July 29, 2016
How can HR prevent the halo vs horns effect from creating tension at work?
Heard of the halo horns effect trap? It’s a cognitive bias in which a person’s perception of another person, group of people, company, brand or product determines how they view everything about them – their actions, behaviours, characteristics and beliefs.
It’s pretty self explanatory what the two extremes stand for, but let’s run through them anyway, concentrating on the people aspect, rather than companies, brands or products. The halo effect means you are predisposed to think well of a person, to attribute good qualities to them and view their actions and characteristics in a positive light. The horns effect means quite the reverse – you have a negative impression of them and always assume the worst.
Typically, us humans make snap judgements about people very soon after we meet them. Even before we meet them sometimes. These judgements determine whether a person falls into the halo (angel) or horns (devil) category. As they say, first impressions count.
However, this way of judging and pre-judging people can have profound implications in the workplace.

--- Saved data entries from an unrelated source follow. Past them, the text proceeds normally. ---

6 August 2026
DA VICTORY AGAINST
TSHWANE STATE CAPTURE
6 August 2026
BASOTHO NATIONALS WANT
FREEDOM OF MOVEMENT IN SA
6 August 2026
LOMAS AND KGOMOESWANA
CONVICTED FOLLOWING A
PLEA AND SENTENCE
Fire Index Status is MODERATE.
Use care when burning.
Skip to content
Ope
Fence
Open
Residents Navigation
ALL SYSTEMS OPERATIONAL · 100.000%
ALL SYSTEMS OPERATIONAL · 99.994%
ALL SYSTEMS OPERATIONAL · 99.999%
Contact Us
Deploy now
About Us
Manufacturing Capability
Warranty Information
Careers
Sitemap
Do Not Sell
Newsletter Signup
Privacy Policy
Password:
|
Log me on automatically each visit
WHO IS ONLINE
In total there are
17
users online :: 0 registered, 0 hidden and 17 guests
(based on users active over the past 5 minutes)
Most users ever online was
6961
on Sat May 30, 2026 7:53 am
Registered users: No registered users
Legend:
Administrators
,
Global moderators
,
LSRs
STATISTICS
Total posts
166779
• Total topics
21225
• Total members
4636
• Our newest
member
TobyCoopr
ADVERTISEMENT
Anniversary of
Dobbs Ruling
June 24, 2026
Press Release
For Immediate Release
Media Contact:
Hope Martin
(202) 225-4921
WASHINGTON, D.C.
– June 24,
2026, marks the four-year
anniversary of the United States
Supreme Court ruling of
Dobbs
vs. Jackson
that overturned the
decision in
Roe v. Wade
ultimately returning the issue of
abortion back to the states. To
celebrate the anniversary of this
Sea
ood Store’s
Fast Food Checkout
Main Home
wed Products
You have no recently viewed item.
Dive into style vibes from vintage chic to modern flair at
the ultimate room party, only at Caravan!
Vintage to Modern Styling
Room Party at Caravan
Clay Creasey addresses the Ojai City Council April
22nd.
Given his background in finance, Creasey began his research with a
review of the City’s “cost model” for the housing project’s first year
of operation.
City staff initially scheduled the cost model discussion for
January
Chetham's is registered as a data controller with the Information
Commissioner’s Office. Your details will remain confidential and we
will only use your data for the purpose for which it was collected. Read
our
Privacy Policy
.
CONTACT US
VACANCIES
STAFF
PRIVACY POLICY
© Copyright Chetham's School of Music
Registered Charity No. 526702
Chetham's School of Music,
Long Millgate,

Think of recruitment. Say an interviewee turns up and they have a tattoo and the interviewer doesn’t like tattoos. That could tip them into the horns effect, without the interviewer even realising it’s happening. Or the interviewee trips up on an early question and that colours how the interviewer views the rest of the conversation, even if the interviewee actually acquitted themselves very well for the rest of the interview.
Pre-judging someone in a positive light is also a risky business as it can cloud judgement. If the interviewee gets off to a good start or they come highly recommended by someone else, it’s very easy for the interviewer to not be sufficiently exacting in their questioning or to make assumptions that turn out to be incorrect.
This halo horns problem isn’t only confined to the recruitment process however. It can affect how we view and treat colleagues, associates, employees, employers – every one in fact – on a daily basis. Cognitive biases mean that some employees can get away with being late on assignments or underperforming just because they have the halo effect around them. While others find that their work is constantly under scrutiny or they don’t get put forward for stretch assignments because the perception is that their work is never up to it.
What can HR do about this? How can it prevent the halo horns effect from creating prejudicial behaviour. With regards to recruitment, there is a lot that can be done to try to minimise the halo horns lens. Those conducting the interviews need to be aware of their own biases, for example, so that they can guard against snap judgements. HR needs to work with line managers, those in charge of junior employees right up to very senior level managers, to look at cognitive biases – where they come from, what they represent and how they can cloud judgement.
Having a structured interview process also helps, one that assesses candidate’s competencies. HR and those involved in the recruitment process must strive to remain as objective as possible.
It’s the same once a candidate is taken on. Give everyone the chance to shine, judge them on their performance and try not to let preconceived ideas determine their every step.